*** Begin section ***

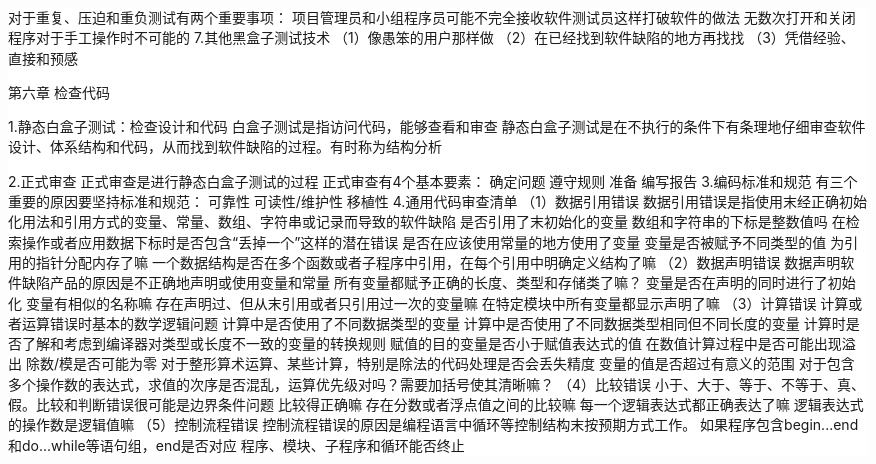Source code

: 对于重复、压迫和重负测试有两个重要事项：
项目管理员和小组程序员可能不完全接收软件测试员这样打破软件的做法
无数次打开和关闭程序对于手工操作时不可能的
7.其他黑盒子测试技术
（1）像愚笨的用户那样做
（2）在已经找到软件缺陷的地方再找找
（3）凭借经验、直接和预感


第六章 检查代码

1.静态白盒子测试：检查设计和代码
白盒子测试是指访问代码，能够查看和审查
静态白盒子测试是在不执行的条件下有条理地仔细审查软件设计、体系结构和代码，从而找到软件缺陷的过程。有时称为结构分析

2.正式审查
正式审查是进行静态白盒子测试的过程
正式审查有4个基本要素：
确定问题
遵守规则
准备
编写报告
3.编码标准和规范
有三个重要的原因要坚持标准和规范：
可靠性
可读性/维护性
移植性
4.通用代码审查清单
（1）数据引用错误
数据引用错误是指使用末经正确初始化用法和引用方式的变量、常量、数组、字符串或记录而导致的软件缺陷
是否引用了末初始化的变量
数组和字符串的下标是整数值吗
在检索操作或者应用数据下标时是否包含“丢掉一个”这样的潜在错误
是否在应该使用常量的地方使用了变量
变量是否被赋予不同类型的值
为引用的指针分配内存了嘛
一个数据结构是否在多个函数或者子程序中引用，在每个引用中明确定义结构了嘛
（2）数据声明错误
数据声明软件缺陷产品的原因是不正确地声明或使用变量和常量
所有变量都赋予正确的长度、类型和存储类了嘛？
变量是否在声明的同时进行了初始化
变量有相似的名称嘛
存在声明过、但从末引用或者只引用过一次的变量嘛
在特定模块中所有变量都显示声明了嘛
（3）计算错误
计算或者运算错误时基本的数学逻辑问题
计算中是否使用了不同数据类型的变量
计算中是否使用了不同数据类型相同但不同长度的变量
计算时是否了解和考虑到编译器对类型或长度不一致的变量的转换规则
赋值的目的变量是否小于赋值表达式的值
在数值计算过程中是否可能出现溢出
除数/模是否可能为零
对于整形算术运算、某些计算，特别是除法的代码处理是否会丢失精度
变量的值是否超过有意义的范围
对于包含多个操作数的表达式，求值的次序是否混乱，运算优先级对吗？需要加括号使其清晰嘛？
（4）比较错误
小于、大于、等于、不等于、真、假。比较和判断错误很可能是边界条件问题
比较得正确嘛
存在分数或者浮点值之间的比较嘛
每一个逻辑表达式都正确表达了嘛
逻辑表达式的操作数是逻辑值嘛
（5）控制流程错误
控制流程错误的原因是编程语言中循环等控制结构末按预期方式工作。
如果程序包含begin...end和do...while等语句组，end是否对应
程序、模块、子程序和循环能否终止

*** End section ***

Your task — Return every line of the data above word for word, leaving out the pictures.

Result for this exercise —
Source code

: 对于重复、压迫和重负测试有两个重要事项：
项目管理员和小组程序员可能不完全接收软件测试员这样打破软件的做法
无数次打开和关闭程序对于手工操作时不可能的
7.其他黑盒子测试技术
（1）像愚笨的用户那样做
（2）在已经找到软件缺陷的地方再找找
（3）凭借经验、直接和预感


第六章 检查代码

1.静态白盒子测试：检查设计和代码
白盒子测试是指访问代码，能够查看和审查
静态白盒子测试是在不执行的条件下有条理地仔细审查软件设计、体系结构和代码，从而找到软件缺陷的过程。有时称为结构分析

2.正式审查
正式审查是进行静态白盒子测试的过程
正式审查有4个基本要素：
确定问题
遵守规则
准备
编写报告
3.编码标准和规范
有三个重要的原因要坚持标准和规范：
可靠性
可读性/维护性
移植性
4.通用代码审查清单
（1）数据引用错误
数据引用错误是指使用末经正确初始化用法和引用方式的变量、常量、数组、字符串或记录而导致的软件缺陷
是否引用了末初始化的变量
数组和字符串的下标是整数值吗
在检索操作或者应用数据下标时是否包含“丢掉一个”这样的潜在错误
是否在应该使用常量的地方使用了变量
变量是否被赋予不同类型的值
为引用的指针分配内存了嘛
一个数据结构是否在多个函数或者子程序中引用，在每个引用中明确定义结构了嘛
（2）数据声明错误
数据声明软件缺陷产品的原因是不正确地声明或使用变量和常量
所有变量都赋予正确的长度、类型和存储类了嘛？
变量是否在声明的同时进行了初始化
变量有相似的名称嘛
存在声明过、但从末引用或者只引用过一次的变量嘛
在特定模块中所有变量都显示声明了嘛
（3）计算错误
计算或者运算错误时基本的数学逻辑问题
计算中是否使用了不同数据类型的变量
计算中是否使用了不同数据类型相同但不同长度的变量
计算时是否了解和考虑到编译器对类型或长度不一致的变量的转换规则
赋值的目的变量是否小于赋值表达式的值
在数值计算过程中是否可能出现溢出
除数/模是否可能为零
对于整形算术运算、某些计算，特别是除法的代码处理是否会丢失精度
变量的值是否超过有意义的范围
对于包含多个操作数的表达式，求值的次序是否混乱，运算优先级对吗？需要加括号使其清晰嘛？
（4）比较错误
小于、大于、等于、不等于、真、假。比较和判断错误很可能是边界条件问题
比较得正确嘛
存在分数或者浮点值之间的比较嘛
每一个逻辑表达式都正确表达了嘛
逻辑表达式的操作数是逻辑值嘛
（5）控制流程错误
控制流程错误的原因是编程语言中循环等控制结构末按预期方式工作。
如果程序包含begin...end和do...while等语句组，end是否对应
程序、模块、子程序和循环能否终止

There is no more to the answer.